WORK ORDER:
Each line of the data should be transcribed exactly as given.

Items from a data source:

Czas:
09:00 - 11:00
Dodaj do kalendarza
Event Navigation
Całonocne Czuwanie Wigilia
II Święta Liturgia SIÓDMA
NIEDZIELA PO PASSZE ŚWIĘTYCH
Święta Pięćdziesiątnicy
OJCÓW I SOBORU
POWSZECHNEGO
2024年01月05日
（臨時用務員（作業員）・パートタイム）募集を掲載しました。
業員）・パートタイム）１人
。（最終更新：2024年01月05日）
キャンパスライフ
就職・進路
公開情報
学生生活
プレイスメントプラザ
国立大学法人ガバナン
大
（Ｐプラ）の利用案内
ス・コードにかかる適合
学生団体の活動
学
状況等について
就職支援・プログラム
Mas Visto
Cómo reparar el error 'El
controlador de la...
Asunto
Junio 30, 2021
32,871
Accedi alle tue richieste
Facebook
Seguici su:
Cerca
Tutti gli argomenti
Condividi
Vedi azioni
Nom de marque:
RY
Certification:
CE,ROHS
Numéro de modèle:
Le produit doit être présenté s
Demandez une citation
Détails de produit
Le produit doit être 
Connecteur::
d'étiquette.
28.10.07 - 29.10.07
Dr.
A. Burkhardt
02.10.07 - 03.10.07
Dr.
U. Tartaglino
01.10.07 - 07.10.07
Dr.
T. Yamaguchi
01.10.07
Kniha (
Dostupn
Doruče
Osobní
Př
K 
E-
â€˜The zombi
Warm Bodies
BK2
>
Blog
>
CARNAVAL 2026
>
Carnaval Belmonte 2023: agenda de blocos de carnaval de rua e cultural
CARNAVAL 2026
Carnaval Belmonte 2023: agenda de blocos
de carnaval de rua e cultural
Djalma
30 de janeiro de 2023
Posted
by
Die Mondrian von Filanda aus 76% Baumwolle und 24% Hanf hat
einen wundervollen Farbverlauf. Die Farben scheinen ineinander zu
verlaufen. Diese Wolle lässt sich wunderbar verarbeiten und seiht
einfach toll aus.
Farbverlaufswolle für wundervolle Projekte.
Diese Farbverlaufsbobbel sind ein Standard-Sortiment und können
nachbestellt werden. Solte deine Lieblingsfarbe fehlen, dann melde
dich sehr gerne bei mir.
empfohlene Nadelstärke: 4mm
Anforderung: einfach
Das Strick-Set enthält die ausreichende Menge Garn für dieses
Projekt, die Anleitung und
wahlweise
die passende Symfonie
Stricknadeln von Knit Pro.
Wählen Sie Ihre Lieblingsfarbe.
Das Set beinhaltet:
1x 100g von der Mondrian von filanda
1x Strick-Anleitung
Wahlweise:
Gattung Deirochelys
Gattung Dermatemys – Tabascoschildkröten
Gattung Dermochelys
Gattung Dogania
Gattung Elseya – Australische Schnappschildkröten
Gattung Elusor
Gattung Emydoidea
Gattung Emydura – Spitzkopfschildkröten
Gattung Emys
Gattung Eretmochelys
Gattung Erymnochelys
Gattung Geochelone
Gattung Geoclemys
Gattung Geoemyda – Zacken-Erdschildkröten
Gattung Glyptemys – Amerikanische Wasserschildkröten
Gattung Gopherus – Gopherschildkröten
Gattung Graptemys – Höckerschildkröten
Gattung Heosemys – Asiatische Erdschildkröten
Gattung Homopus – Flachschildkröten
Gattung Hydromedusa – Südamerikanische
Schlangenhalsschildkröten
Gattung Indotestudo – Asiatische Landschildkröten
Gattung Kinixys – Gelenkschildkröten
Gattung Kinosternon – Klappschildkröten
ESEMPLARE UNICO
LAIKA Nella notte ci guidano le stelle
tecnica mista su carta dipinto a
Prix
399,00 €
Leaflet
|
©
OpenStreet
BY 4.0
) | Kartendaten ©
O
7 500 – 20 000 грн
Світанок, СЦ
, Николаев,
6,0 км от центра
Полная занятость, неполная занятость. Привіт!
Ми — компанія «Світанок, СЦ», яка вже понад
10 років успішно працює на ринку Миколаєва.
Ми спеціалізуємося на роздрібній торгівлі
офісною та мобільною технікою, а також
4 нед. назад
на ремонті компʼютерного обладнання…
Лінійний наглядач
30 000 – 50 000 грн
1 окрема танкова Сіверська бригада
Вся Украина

WRITTEN SOLUTION:
Czas:
09:00 - 11:00
Dodaj do kalendarza
Event Navigation
Całonocne Czuwanie Wigilia
II Święta Liturgia SIÓDMA
NIEDZIELA PO PASSZE ŚWIĘTYCH
Święta Pięćdziesiątnicy
OJCÓW I SOBORU
POWSZECHNEGO
2024年01月05日
（臨時用務員（作業員）・パートタイム）募集を掲載しました。
業員）・パートタイム）１人
。（最終更新：2024年01月05日）
キャンパスライフ
就職・進路
公開情報
学生生活
プレイスメントプラザ
国立大学法人ガバナン
大
（Ｐプラ）の利用案内
ス・コードにかかる適合
学生団体の活動
学
状況等について
就職支援・プログラム
Mas Visto
Cómo reparar el error 'El
controlador de la...
Asunto
Junio 30, 2021
32,871
Accedi alle tue richieste
Facebook
Seguici su:
Cerca
Tutti gli argomenti
Condividi
Vedi azioni
Nom de marque:
RY
Certification:
CE,ROHS
Numéro de modèle:
Le produit doit être présenté s
Demandez une citation
Détails de produit
Le produit doit être 
Connecteur::
d'étiquette.
28.10.07 - 29.10.07
Dr.
A. Burkhardt
02.10.07 - 03.10.07
Dr.
U. Tartaglino
01.10.07 - 07.10.07
Dr.
T. Yamaguchi
01.10.07
Kniha (
Dostupn
Doruče
Osobní
Př
K 
E-
â€˜The zombi
Warm Bodies
BK2
>
Blog
>
CARNAVAL 2026
>
Carnaval Belmonte 2023: agenda de blocos de carnaval de rua e cultural
CARNAVAL 2026
Carnaval Belmonte 2023: agenda de blocos
de carnaval de rua e cultural
Djalma
30 de janeiro de 2023
Posted
by
Die Mondrian von Filanda aus 76% Baumwolle und 24% Hanf hat
einen wundervollen Farbverlauf. Die Farben scheinen ineinander zu
verlaufen. Diese Wolle lässt sich wunderbar verarbeiten und seiht
einfach toll aus.
Farbverlaufswolle für wundervolle Projekte.
Diese Farbverlaufsbobbel sind ein Standard-Sortiment und können
nachbestellt werden. Solte deine Lieblingsfarbe fehlen, dann melde
dich sehr gerne bei mir.
empfohlene Nadelstärke: 4mm
Anforderung: einfach
Das Strick-Set enthält die ausreichende Menge Garn für dieses
Projekt, die Anleitung und
wahlweise
die passende Symfonie
Stricknadeln von Knit Pro.
Wählen Sie Ihre Lieblingsfarbe.
Das Set beinhaltet:
1x 100g von der Mondrian von filanda
1x Strick-Anleitung
Wahlweise:
Gattung Deirochelys
Gattung Dermatemys – Tabascoschildkröten
Gattung Dermochelys
Gattung Dogania
Gattung Elseya – Australische Schnappschildkröten
Gattung Elusor
Gattung Emydoidea
Gattung Emydura – Spitzkopfschildkröten
Gattung Emys
Gattung Eretmochelys
Gattung Erymnochelys
Gattung Geochelone
Gattung Geoclemys
Gattung Geoemyda – Zacken-Erdschildkröten
Gattung Glyptemys – Amerikanische Wasserschildkröten
Gattung Gopherus – Gopherschildkröten
Gattung Graptemys – Höckerschildkröten
Gattung Heosemys – Asiatische Erdschildkröten
Gattung Homopus – Flachschildkröten
Gattung Hydromedusa – Südamerikanische
Schlangenhalsschildkröten
Gattung Indotestudo – Asiatische Landschildkröten
Gattung Kinixys – Gelenkschildkröten
Gattung Kinosternon – Klappschildkröten
ESEMPLARE UNICO
LAIKA Nella notte ci guidano le stelle
tecnica mista su carta dipinto a
Prix
399,00 €
Leaflet
|
©
OpenStreet
BY 4.0
) | Kartendaten ©
O
7 500 – 20 000 грн
Світанок, СЦ
, Николаев,
6,0 км от центра
Полная занятость, неполная занятость. Привіт!
Ми — компанія «Світанок, СЦ», яка вже понад
10 років успішно працює на ринку Миколаєва.
Ми спеціалізуємося на роздрібній торгівлі
офісною та мобільною технікою, а також
4 нед. назад
на ремонті компʼютерного обладнання…
Лінійний наглядач
30 000 – 50 000 грн
1 окрема танкова Сіверська бригада
Вся Украина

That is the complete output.